Reproduce every line of text in the data below without any change, and leave the pictures out of your answer.
※
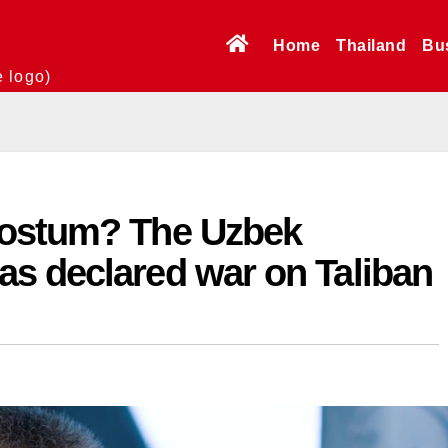
Home
Thailand
Bu
e logo)
Dostum? The Uzbek
s declared war on Taliban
※
--- Answer below ---
Home
Thailand
Bu
e logo)
Dostum? The Uzbek
s declared war on Taliban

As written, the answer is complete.